About this exercise:
Among the lines below, copy each one in which "KiCad" appears.

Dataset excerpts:
-.-.-

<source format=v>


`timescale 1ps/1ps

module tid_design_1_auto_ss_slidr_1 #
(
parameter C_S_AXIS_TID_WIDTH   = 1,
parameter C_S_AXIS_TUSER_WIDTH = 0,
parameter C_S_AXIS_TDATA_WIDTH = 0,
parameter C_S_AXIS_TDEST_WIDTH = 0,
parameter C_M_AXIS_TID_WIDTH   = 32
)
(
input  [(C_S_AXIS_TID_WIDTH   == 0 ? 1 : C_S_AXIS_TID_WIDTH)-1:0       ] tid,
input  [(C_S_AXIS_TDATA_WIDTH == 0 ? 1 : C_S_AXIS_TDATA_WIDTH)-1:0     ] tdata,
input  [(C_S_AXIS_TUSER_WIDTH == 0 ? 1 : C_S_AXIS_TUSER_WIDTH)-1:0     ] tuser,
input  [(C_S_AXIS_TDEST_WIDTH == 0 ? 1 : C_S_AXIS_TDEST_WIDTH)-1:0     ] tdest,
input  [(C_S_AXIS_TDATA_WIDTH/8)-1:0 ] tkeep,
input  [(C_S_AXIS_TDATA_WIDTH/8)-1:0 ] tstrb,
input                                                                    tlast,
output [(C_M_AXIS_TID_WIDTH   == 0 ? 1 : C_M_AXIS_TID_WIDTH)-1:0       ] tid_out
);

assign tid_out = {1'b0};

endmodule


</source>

-.-.-

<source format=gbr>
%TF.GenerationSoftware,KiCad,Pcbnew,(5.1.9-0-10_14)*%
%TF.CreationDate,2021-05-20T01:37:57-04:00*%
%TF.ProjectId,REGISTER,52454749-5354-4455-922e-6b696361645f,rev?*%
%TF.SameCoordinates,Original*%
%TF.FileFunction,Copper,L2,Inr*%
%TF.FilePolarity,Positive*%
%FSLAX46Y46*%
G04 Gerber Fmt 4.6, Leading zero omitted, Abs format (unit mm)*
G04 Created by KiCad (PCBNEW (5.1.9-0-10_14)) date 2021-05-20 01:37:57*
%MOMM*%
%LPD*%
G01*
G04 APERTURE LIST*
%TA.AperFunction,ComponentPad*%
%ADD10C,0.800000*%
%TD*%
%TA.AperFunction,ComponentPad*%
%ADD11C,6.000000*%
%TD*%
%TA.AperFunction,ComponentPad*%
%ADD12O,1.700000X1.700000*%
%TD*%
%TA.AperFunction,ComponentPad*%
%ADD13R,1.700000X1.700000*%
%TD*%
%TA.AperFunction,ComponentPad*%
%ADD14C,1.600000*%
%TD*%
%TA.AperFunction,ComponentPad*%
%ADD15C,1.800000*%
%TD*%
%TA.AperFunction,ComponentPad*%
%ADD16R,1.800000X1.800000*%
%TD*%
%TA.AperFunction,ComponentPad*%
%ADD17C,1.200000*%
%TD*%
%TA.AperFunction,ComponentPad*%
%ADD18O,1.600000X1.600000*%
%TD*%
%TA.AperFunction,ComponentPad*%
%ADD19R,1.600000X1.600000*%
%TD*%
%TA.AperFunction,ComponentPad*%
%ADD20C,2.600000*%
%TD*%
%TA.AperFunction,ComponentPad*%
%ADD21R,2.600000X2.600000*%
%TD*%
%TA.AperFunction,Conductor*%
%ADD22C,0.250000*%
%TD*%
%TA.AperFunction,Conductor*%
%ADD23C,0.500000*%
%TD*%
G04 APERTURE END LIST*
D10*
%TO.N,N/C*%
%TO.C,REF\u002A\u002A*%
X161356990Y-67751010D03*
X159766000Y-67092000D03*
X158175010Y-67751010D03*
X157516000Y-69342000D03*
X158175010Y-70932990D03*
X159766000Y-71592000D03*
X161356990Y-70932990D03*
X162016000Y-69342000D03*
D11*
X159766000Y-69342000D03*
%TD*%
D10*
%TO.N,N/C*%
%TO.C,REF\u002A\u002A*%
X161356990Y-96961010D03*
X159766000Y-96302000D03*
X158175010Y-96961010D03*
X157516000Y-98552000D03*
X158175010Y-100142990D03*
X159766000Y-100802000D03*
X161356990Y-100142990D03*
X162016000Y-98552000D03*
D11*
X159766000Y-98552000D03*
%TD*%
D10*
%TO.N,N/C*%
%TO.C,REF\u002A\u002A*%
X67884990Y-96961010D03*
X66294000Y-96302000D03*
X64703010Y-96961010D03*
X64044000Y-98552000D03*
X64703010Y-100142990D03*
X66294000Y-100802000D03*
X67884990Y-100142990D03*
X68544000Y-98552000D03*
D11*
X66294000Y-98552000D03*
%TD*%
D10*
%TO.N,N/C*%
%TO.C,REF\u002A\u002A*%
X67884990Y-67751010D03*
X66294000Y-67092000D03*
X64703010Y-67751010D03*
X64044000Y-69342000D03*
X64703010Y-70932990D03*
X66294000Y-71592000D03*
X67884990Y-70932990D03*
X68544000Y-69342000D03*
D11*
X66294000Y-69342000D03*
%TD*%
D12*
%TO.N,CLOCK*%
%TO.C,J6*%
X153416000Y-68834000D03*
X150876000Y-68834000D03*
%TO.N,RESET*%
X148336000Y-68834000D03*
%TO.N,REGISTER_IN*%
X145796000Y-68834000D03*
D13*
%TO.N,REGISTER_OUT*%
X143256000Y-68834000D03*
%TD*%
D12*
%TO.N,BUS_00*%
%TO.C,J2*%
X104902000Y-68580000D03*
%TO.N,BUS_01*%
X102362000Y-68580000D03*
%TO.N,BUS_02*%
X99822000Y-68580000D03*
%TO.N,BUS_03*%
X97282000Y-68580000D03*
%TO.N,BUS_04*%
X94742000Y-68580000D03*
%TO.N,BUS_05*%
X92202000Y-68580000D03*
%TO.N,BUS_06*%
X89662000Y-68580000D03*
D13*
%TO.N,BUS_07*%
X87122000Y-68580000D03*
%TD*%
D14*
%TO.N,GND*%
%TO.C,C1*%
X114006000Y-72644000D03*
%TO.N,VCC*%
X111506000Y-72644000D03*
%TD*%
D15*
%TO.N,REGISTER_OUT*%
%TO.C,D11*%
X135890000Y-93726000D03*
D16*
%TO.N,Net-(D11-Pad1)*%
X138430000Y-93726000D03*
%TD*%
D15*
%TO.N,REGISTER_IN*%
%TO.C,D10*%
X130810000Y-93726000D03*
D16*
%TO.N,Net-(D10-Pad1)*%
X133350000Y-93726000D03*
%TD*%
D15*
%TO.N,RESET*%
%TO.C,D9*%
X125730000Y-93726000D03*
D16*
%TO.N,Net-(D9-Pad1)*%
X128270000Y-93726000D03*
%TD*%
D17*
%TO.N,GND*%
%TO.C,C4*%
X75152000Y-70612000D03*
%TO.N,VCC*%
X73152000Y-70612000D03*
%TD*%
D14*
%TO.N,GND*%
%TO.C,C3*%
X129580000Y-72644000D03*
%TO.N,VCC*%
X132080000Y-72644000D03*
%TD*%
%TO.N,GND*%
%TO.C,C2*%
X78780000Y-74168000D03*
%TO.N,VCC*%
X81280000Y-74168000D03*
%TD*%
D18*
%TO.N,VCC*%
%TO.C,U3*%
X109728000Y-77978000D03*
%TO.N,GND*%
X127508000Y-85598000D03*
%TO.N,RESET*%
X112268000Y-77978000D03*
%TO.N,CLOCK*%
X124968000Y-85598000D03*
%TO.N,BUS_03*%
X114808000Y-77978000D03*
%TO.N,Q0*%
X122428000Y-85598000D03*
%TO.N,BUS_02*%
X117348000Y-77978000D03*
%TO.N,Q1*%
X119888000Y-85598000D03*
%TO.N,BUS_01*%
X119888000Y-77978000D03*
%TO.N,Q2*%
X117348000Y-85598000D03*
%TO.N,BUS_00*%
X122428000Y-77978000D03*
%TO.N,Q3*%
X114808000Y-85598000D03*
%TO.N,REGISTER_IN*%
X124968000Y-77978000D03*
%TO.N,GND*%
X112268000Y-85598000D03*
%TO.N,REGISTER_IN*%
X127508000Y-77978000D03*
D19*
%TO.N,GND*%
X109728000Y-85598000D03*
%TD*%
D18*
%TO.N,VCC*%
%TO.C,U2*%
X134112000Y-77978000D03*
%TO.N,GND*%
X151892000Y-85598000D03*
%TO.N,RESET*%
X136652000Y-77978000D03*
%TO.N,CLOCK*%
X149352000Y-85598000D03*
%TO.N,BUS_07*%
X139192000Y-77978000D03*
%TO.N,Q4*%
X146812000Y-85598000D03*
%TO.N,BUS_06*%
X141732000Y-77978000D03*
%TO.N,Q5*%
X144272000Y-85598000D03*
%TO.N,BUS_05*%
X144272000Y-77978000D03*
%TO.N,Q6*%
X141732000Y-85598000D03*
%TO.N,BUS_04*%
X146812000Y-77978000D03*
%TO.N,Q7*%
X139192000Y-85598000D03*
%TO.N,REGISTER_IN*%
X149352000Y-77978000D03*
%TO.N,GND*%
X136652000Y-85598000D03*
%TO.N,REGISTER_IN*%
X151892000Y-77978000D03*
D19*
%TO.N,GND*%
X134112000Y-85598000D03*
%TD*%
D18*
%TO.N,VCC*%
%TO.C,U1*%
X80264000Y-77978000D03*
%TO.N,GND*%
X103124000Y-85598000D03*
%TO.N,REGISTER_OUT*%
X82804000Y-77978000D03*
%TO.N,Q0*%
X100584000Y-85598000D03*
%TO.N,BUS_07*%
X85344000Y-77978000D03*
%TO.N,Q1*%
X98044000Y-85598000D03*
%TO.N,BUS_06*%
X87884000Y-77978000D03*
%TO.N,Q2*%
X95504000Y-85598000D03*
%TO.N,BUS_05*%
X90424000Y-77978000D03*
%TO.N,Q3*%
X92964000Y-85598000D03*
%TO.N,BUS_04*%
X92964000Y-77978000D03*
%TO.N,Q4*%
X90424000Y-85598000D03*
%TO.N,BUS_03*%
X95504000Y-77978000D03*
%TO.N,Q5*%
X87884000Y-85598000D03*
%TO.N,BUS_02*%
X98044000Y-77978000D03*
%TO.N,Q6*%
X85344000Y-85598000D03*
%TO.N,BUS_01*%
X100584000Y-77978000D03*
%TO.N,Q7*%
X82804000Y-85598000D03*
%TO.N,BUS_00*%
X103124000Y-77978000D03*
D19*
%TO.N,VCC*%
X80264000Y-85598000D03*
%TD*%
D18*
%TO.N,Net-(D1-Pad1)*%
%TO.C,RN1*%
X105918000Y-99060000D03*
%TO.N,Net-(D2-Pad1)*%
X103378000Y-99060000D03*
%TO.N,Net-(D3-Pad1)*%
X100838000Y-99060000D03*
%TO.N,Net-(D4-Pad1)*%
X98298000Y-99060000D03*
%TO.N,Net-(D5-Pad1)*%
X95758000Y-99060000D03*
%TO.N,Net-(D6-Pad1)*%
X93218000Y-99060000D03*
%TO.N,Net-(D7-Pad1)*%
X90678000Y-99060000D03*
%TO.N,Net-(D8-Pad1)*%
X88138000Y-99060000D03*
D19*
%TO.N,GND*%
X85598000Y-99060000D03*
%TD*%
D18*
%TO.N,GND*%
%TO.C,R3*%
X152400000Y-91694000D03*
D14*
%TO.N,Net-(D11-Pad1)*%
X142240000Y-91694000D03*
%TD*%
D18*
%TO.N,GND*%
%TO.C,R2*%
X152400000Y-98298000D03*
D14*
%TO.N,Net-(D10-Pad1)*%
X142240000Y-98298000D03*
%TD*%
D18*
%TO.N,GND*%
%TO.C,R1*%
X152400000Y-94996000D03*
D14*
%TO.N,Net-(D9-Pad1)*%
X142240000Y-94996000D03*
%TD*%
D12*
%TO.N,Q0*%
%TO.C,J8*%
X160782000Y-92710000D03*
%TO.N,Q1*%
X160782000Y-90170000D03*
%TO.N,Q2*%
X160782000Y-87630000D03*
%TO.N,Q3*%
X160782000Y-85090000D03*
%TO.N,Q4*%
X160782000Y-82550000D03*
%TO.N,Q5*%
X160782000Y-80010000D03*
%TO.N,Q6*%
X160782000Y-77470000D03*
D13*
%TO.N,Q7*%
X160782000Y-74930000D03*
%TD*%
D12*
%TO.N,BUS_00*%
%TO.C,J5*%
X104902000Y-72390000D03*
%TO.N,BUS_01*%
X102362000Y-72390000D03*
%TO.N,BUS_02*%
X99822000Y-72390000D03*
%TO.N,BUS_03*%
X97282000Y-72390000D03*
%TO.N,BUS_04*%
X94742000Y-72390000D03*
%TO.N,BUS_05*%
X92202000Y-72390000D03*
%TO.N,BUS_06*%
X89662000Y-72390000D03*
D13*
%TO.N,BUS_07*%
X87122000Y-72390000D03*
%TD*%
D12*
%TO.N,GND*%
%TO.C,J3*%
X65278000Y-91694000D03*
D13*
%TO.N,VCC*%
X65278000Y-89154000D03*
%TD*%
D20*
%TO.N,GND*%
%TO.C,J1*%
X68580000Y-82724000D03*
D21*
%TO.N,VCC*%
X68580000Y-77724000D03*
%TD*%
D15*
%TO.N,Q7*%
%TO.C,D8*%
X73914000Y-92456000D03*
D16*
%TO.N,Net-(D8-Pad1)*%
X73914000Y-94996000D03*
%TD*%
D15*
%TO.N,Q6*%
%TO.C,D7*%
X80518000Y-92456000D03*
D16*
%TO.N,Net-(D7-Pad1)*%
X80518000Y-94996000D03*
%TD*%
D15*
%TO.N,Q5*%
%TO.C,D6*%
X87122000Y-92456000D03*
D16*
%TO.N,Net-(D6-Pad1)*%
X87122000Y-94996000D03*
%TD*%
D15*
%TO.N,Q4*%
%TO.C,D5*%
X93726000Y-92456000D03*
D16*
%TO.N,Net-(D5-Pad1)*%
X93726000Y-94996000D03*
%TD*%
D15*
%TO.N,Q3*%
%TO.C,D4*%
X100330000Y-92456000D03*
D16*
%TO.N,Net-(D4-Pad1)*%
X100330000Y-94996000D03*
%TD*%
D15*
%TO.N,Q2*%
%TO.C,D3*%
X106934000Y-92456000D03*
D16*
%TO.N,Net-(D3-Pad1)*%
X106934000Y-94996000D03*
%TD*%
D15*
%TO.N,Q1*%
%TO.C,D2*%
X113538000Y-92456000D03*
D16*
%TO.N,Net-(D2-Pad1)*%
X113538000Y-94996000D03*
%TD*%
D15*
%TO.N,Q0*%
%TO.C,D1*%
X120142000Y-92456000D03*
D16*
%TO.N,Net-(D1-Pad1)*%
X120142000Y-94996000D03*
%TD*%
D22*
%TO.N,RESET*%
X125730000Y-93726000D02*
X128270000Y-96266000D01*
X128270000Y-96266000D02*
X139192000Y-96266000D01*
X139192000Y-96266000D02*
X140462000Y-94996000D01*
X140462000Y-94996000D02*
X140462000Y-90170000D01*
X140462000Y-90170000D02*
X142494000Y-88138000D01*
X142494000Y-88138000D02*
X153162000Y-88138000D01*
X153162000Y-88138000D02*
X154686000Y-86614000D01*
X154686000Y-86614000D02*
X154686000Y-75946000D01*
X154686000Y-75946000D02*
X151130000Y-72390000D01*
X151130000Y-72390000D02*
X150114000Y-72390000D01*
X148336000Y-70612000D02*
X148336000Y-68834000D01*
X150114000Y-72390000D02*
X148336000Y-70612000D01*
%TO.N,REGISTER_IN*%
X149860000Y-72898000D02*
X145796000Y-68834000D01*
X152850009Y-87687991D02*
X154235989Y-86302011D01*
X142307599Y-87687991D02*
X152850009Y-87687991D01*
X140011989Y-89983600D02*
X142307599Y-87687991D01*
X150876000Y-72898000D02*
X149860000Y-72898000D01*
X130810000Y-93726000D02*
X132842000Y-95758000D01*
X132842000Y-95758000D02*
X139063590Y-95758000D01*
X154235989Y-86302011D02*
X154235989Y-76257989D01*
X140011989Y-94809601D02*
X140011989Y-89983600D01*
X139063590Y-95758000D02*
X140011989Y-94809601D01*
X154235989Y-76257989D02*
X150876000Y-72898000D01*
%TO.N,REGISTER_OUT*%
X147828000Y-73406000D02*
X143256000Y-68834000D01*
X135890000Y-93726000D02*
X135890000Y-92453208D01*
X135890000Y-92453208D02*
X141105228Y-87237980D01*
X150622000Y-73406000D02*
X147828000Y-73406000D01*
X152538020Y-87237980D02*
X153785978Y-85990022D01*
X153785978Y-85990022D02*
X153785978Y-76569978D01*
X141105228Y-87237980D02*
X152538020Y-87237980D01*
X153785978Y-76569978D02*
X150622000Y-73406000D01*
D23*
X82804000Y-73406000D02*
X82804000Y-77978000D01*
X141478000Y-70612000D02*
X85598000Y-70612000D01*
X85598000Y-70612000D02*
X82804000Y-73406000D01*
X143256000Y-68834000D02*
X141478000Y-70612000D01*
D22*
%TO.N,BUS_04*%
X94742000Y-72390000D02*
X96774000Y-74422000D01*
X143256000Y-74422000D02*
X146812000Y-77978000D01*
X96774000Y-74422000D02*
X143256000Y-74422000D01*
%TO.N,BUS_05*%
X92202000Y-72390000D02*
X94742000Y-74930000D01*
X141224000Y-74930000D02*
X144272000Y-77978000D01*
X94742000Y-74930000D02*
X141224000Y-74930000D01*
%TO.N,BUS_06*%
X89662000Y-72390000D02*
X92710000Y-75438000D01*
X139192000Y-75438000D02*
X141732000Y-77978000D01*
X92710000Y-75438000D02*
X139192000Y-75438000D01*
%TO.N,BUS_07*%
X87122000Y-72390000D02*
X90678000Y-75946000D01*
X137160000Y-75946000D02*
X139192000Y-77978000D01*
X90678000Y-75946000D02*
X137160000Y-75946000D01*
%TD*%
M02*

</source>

-.-.-

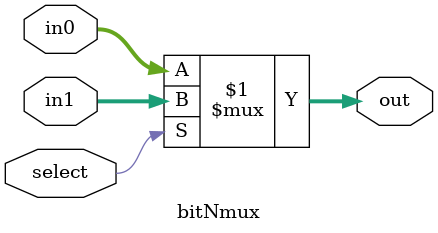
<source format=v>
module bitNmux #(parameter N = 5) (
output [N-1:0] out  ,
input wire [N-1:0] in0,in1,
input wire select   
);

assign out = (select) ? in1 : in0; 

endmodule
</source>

-.-.-

Solution below:
%TF.GenerationSoftware,KiCad,Pcbnew,(5.1.9-0-10_14)*%
G04 Created by KiCad (PCBNEW (5.1.9-0-10_14)) date 2021-05-20 01:37:57*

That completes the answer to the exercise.